A few years ago my mother was considering an annuity. My position was that the annuity doesn’t track inflation, so a period of high inflation would destroy purchasing power. The annuity would lock in that loss of purchasing power, with no way to recover from it. Even though you may not see a numerical loss, like you could with stocks, the loss in value is effectively the same, but with the annuity you no longer have optionality. She decided against the annuity, and at 7.5% inflation, that seems like it was a good move.

Jo Bo
Jo Bo
3 months ago
Reply to  R Quinn

Annuity seems like a sweet word to me! I will annuitize three decades worth of contributions to TIAA-CREF next year. I’m astonished that the annual lifetime annuity payment will exceed my final salary. Had my 35-year old self fully understood that that I was saving towards my own “pension”, I would have commended the annuity product to anyone within earshot.

I do have some qualms about inflation’s effect on a fixed annuity, but plan to resolve those by deferring SS until age 70.

BestBoy
BestBoy
3 months ago
Reply to  Jo Bo

I have been (early) retired from the vineyards of academic administration for the last 7 years. My wife and I use a “multiple streams of income” approach, consisting of US social security; a TIAA two-life annuity; a focused dividend growth stock portfolio in a taxable account; and a small pension and “social security” from my final job outside the US.
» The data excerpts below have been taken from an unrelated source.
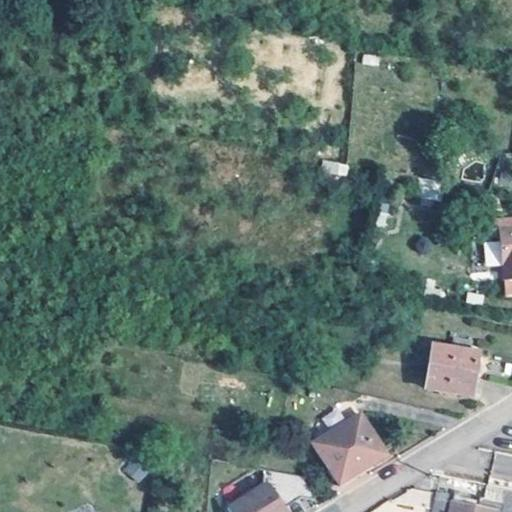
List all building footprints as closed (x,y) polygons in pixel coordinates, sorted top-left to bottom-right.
[(324,159),(321,171),(345,177),(348,165),(324,159)] [(511,220),(485,222),(486,238),(495,238),(499,276),(511,275),(511,220)] [(511,295),(511,275),(499,276),(501,296),(511,295)] [(477,354),(433,346),(426,391),(470,398),(477,354)] [(385,457),(361,416),(313,444),(339,486),(385,457)] [(312,483),(266,474),(264,485),(227,506),(229,511),(284,511),(284,510),(295,504),(309,506),(312,483)] [(511,511),(511,492),(488,487),(486,501),(502,504),(510,506),(509,511),(511,511)] [(478,501),(455,496),(451,511),(487,511),(477,509),(478,501)] [(443,511),(447,497),(436,497),(432,511),(443,511)]
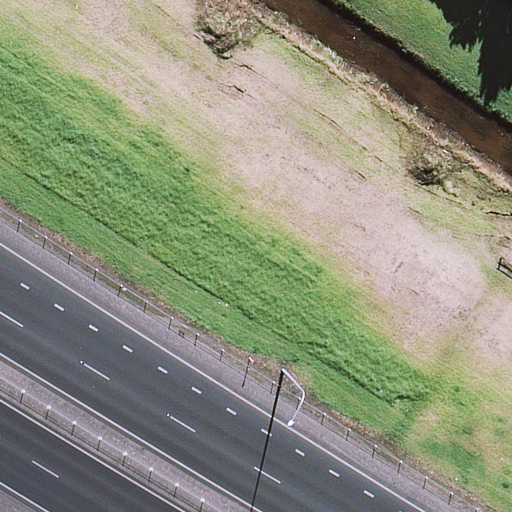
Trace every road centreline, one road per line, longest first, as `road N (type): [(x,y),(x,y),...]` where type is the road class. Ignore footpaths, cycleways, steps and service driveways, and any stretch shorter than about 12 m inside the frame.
road 1 (motorway): [(0,309),(337,511)]
road 2 (motorway): [(116,511),(0,437)]
road 3 (motorway): [(116,511),(0,443)]
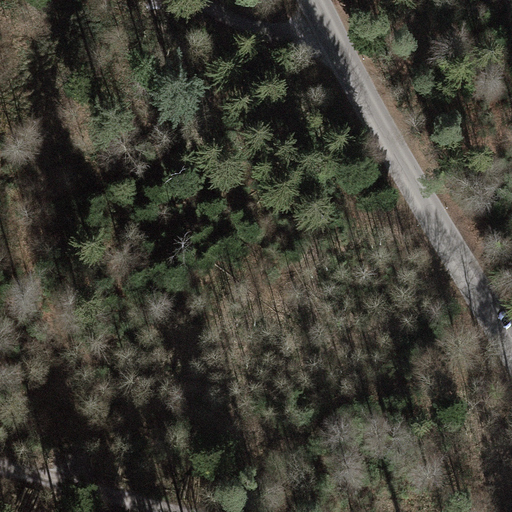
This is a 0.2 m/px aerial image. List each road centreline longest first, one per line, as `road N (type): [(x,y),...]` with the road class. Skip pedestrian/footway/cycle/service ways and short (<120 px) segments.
road 1 (unclassified): [(511,346),(313,0)]
road 2 (track): [(0,466),(182,511)]
road 3 (track): [(197,0),(261,30),(337,48)]
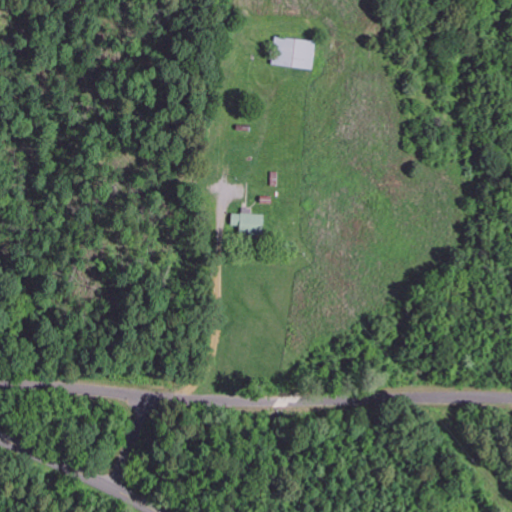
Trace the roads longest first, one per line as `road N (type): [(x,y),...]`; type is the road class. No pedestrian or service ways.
road 1 (residential): [(511,401),(227,399),(0,381)]
road 2 (tertiary): [(151,511),(0,434)]
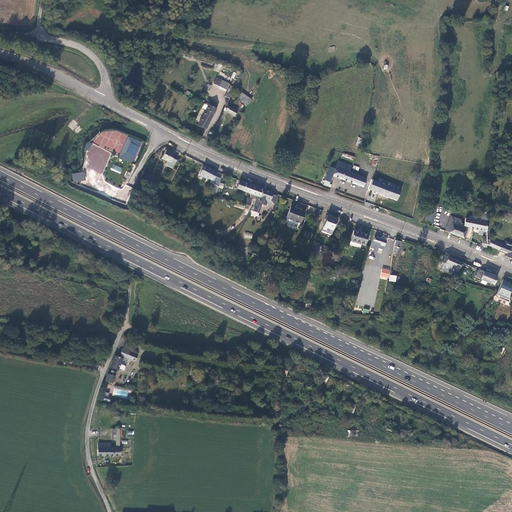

The stock account provides 44% of our income; the balance derives from the other income streams, which act like a collective bond allocation. We also have funds in one T-IRA and two Roths, which we are reserving against long term care expenses. RMDs from these will start in a few years and they will be reinvested in a taxable account and held for the same purpose.

TIAA has worked out very nicely so far, providing 24% of our income: Over the last seven years our payments have increased 7.6% cumulatively. This increase has come from TIAA’s annual, voluntary increases (mostly small or occasionally zero in some years; but they have added up). We sleep well at night with little worries about volatility in the equity markets.

Last edited 3 months ago by BestBoy
Kristine Hayes
Kristine Hayes
3 months ago
Reply to  Jo Bo

I have money in the TIAA ‘traditional’ account that I plan on using as an annuity. I’m always surprised by how many of my colleagues don’t invest any money in that particular account. It’s encouraging to hear your experience with it.